This is the town war memorial outside the church in St Mary’s Street, Bungay, just across the road from the Golden Fleece pub. The church of St Mary’s is now redundant, but when I was a schoolboy it was still in regular use and I attended the annual service we had there. The whole school would proceed there in a crocodile, taking the path past the castle. In this view that I sketched there are autumn leaves blowing along the street, and a man is selling poppies next to the war memorial. A policeman is passing along his beat, and he stops to buy a poppy. This slice of typical English life was captured on a scrap of paper in 1982.
Thoughts of war were particularly raw in that year of the Falklands conflict. Out of the 28,000 who took part, 253 members of the British armed forces died. 581 wounded personnel were evacuated to the ship Uganda, which was pressed into service as a hospital ship, having been doing educational cruises since 1967. This ship was built in 1952, originally for the East Africa destinations, calling at Gibraltar, Naples, Port Said, Mombasa and Dar-es-Salaam. She was converted from educational cruises at an impressive speed at Gibraltar for use in the Falklands conflict.. She was already sailing south as the finishing touches were being made.
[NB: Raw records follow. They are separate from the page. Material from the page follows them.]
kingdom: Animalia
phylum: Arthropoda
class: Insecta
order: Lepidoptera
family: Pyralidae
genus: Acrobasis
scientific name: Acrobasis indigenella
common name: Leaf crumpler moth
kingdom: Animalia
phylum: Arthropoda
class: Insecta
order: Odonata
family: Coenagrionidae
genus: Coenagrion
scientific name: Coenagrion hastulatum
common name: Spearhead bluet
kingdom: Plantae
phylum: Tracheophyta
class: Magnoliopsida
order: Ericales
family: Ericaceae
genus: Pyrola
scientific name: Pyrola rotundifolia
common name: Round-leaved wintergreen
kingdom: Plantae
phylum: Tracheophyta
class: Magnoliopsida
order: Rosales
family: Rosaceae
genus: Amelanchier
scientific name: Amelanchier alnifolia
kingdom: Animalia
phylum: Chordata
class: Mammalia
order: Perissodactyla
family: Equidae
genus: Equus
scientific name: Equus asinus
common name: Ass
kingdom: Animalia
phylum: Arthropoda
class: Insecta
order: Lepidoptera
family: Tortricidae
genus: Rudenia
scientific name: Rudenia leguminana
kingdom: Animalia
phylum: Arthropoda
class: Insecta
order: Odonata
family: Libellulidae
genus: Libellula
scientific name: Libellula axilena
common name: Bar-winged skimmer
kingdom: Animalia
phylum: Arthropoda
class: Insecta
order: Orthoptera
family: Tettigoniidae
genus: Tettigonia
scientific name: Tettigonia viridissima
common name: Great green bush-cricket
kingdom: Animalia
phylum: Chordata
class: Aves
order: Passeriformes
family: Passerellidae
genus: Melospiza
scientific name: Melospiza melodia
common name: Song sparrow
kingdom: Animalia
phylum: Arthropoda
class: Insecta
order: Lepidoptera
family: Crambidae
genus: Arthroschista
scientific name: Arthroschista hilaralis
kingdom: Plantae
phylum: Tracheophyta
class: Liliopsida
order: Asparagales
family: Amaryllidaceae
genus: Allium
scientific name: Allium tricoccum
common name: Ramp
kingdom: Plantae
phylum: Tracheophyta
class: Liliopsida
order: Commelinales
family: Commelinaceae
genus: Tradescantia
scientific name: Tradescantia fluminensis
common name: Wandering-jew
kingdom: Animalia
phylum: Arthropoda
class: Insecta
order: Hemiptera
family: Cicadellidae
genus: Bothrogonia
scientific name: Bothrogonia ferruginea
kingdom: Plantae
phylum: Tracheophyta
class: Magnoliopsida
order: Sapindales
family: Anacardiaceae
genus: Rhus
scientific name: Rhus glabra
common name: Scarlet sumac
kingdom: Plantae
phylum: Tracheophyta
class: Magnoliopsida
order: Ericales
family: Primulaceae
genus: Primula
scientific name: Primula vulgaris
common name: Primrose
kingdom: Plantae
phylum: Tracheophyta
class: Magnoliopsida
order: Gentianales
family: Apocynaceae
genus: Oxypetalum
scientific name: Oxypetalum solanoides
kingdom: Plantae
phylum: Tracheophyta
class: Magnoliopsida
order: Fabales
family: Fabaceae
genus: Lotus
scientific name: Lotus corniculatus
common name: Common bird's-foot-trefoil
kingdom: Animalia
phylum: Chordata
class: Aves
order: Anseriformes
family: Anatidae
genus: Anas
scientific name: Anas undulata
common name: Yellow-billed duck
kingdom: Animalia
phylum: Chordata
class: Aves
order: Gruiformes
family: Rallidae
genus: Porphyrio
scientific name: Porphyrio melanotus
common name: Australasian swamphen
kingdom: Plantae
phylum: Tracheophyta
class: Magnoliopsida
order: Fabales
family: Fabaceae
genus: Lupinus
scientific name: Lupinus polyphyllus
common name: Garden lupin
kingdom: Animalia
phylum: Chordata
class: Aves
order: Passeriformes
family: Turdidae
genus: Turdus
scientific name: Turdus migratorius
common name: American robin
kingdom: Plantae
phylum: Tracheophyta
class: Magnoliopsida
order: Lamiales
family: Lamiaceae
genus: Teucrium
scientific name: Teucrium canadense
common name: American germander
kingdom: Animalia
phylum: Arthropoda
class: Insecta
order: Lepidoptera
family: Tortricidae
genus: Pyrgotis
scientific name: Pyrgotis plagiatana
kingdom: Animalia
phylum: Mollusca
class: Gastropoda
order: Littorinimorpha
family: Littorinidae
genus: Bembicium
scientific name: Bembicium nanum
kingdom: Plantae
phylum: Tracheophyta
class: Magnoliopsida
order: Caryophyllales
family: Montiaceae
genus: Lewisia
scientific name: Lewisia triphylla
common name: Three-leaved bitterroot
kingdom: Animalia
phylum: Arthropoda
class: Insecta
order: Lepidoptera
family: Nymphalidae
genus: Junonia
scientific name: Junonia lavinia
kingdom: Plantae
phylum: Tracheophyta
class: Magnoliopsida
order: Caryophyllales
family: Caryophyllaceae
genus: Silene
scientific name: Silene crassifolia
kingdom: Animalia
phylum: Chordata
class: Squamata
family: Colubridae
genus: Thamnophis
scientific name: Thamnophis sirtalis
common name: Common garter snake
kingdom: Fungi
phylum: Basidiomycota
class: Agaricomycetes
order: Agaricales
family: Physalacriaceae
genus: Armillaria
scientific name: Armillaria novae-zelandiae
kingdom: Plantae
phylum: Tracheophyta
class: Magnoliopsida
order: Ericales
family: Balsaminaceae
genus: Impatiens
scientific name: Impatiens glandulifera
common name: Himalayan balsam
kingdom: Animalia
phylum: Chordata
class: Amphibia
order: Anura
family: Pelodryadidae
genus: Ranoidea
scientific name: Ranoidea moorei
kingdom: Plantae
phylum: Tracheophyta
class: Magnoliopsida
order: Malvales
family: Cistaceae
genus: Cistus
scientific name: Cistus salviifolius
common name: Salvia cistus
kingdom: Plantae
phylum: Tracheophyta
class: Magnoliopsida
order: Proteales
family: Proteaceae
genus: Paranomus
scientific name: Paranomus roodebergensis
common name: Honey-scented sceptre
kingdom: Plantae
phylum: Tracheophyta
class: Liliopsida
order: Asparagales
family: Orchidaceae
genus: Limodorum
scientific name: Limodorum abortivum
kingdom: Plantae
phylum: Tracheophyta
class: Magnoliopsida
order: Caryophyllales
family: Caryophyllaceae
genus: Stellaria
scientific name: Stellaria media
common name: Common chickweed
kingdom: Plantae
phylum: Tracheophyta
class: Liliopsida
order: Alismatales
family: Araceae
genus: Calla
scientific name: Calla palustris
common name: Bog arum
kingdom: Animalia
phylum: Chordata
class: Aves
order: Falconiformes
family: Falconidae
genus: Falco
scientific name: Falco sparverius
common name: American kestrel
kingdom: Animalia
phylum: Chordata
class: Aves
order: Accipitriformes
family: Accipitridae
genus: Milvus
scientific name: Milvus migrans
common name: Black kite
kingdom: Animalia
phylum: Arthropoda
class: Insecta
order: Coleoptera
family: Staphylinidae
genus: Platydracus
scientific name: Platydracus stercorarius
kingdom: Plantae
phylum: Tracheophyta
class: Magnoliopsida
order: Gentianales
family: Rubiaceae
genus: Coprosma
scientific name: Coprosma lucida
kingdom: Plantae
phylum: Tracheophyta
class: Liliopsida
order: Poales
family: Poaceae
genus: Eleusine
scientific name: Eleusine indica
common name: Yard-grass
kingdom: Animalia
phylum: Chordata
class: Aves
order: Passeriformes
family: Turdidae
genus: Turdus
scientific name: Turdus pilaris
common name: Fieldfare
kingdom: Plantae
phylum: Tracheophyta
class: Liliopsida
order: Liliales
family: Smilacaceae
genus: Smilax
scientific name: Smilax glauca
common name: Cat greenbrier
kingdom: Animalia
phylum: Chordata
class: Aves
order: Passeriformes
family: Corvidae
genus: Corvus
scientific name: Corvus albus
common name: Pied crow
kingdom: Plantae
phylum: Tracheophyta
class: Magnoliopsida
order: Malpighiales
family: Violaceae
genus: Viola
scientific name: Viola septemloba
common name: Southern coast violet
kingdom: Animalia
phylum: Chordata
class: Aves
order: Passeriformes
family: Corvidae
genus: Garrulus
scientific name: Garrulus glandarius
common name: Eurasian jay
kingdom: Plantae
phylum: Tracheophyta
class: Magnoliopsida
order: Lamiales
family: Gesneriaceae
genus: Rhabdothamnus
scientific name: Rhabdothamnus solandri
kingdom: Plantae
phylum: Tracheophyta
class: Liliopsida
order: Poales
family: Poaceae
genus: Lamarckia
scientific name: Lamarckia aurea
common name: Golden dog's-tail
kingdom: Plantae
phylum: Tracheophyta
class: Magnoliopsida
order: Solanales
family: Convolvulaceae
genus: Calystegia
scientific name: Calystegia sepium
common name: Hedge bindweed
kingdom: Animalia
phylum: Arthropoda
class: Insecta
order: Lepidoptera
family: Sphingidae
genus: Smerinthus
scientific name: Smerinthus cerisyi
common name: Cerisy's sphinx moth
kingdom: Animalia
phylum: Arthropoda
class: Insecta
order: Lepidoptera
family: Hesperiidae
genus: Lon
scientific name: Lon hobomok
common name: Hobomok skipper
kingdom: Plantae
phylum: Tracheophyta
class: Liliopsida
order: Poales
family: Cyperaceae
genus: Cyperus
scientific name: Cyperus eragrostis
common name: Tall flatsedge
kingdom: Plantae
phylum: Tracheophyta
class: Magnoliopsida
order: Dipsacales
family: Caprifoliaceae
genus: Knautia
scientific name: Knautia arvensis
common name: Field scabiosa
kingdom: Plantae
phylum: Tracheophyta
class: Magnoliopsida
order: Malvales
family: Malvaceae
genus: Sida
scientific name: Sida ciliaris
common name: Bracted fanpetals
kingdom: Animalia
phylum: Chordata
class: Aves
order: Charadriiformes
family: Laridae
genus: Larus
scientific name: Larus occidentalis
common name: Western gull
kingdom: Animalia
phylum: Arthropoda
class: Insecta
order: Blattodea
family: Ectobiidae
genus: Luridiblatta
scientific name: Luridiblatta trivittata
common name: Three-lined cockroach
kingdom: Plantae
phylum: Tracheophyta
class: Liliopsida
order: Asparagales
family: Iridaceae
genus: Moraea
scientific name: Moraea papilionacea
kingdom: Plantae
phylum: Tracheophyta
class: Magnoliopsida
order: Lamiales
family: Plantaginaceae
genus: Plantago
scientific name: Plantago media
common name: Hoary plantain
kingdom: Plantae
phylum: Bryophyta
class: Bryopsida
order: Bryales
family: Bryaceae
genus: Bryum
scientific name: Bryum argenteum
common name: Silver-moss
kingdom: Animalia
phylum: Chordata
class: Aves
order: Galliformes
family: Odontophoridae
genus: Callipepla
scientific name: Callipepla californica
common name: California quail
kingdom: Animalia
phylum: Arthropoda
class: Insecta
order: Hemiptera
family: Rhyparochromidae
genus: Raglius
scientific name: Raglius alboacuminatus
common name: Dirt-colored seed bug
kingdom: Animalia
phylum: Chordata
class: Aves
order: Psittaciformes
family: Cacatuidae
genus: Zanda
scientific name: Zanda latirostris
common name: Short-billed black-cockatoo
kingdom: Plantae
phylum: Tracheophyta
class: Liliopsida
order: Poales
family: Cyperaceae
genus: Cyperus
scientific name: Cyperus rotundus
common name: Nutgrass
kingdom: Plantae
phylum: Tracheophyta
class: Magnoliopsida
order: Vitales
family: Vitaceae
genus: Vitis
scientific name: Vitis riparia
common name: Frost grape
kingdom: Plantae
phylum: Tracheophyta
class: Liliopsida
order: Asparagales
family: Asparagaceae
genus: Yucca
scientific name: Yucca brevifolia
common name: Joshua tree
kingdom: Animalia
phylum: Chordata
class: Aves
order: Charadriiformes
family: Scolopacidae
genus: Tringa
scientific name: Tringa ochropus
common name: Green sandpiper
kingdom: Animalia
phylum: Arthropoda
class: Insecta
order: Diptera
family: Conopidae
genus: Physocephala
The Argentine Junta made a catastrophic misjudgement in supposing Britain was too weak both in arms and in bottle to retake the Falkland Islands. A few years before they might well have been successful in their attempt, but they did not then realise the mettle of the lady prime minister; to be perfectly honest neither did we, her electorate. Things were going pretty disastrously wrong in Britain at the time. VAT had been increased by a huge margin and manufacturing industry was being decimated. I was feeling the pain along with many others; the increase in VAT had more or less killed my business, which had been doing rather well, stone dead. I had made the decision I was never going to vote for Margaret Thatcher again. Then came the invasion of British sovereign territory, and Mrs T’s steely determination to retake the islands. Needless to say I voted for her (not literally of course, but for her party) for as long as she was a candidate. I truly believe she would never have won a second term without victory in war. It is sad that such a triumph came at such a cost in lives.
The nature of the threat to peace has changed over the years, but since the Second World there has scarcely been a year when servicemen have not lost their lives in defending the country. Korea, Suez, the numerous actions in Africa and the Far East that accompanied the end of Empire, the long period of trouble in Northern Ireland, the outbreaks in Iraq and Afghanistan as well as the Falklands have all cost British lives. It is right for us to remember once a year at least.
What was I doing in Bungay on the 13th November 1982? In that year my sister Margaret had begun to work looking after the boarders at All Hallows School in Ditchingham. She had been given some time off and I was taking her back to work. We had a drink at the Horse and Groom (now called the Green Dragon) in Broad Street and walked Fido on the common. Work was just beginning on the new by-pass along the old railway line, and we went to have a look. It was a cool but bright day.